Authenticity is the watchword in a new type of PR

Love him or loathe him - and there are plenty on either side - PR people can probably agree that Jeremy Corbyn's approach to his public image seems to break new ground, writes Mark Whitehead.

Authenticity is key, writes Mark Whitehead
Authenticity is key, writes Mark Whitehead
He doesn't do soundbites. In interviews his comments are thoughtful and often inconclusive rather than sharp and to-the-point. His dress sense is questionable.

He's every PR professional’s nightmare. But the reality is that Corbyn does his own kind of PR. And it seems to work.

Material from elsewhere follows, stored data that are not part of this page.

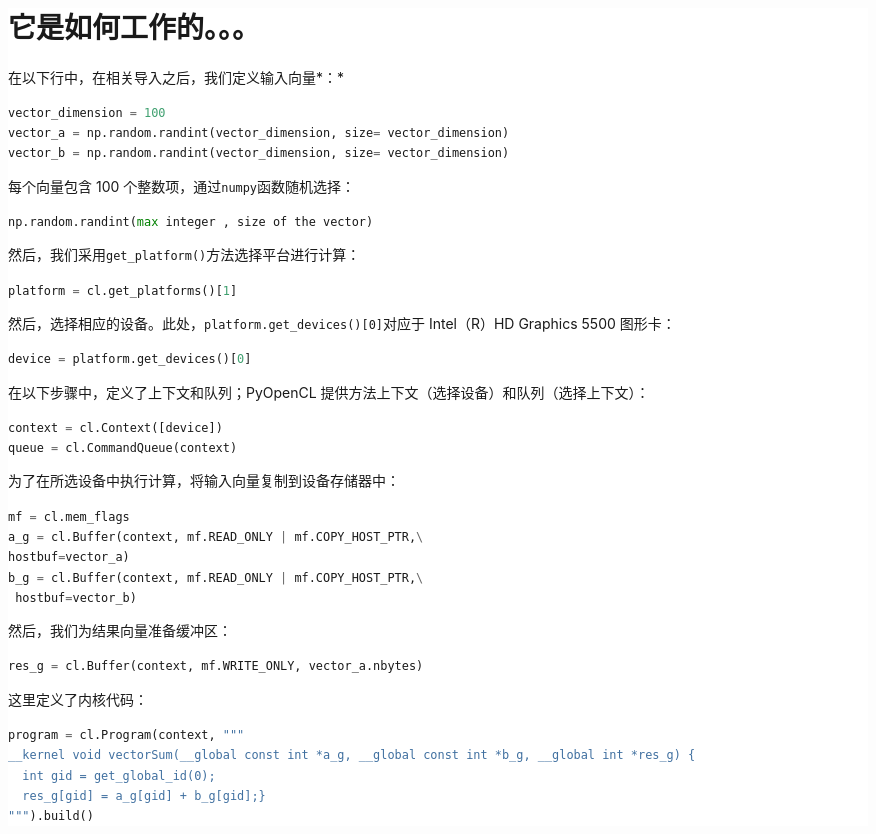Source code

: # 它是如何工作的。。。

在以下行中，在相关导入之后，我们定义输入向量*：*

```py
vector_dimension = 100 
vector_a = np.random.randint(vector_dimension, size= vector_dimension) 
vector_b = np.random.randint(vector_dimension, size= vector_dimension) 
```

每个向量包含 100 个整数项，通过`numpy`函数随机选择：

```py
np.random.randint(max integer , size of the vector) 
```

然后，我们采用`get_platform()`方法选择平台进行计算：

```py
platform = cl.get_platforms()[1] 
```

然后，选择相应的设备。此处，`platform.get_devices()[0]`对应于 Intel（R）HD Graphics 5500 图形卡：

```py
device = platform.get_devices()[0]
```

在以下步骤中，定义了上下文和队列；PyOpenCL 提供方法上下文（选择设备）和队列（选择上下文）：

```py
context = cl.Context([device]) 
queue = cl.CommandQueue(context) 
```

为了在所选设备中执行计算，将输入向量复制到设备存储器中：

```py
mf = cl.mem_flags 
a_g = cl.Buffer(context, mf.READ_ONLY | mf.COPY_HOST_PTR,\
hostbuf=vector_a) 
b_g = cl.Buffer(context, mf.READ_ONLY | mf.COPY_HOST_PTR,\
 hostbuf=vector_b) 
```

然后，我们为结果向量准备缓冲区：

```py
res_g = cl.Buffer(context, mf.WRITE_ONLY, vector_a.nbytes) 
```

这里定义了内核代码：

```py
program = cl.Program(context, """ 
__kernel void vectorSum(__global const int *a_g, __global const int *b_g, __global int *res_g) { 
  int gid = get_global_id(0); 
  res_g[gid] = a_g[gid] + b_g[gid];} 
""").build()
```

He continues to behave more or less exactly as he has done as an MP for more than three decades: no glitzy press conferences, carefully crafted media appearances or expert makeover. 

Where others may have sought out the limelight alongside the rich and famous, he's more likely to be found dealing with local problems at his constituency surgery.

The nagging question for many PR people is whether this turn of events signals the end of their usefulness as guardians of image and reputation, not just in politics, but in business and other walks of life.

Some argue that, largely because of the relentless exposure of the social media bypassing the traditional media, PR is dead.

The real point, however, underlined by the Corbyn phenomenon, is that it's evolved into something different.

PR must now teach people to be themselves. 

Forget trying to appear bright-eyed and enthusiastic about every topic raised by your interviewee. People won't be fooled any more.

Wear the clothes you feel comfortable in, not those you think will impress the business community. Say what you really think.

It's all about authenticity. It’s a new type of PR, about appealing to real people in a way they understand and makes them respond.

Love him or loathe him, Corbyn is the best evidence right now that PR isn't dead, it's just changed.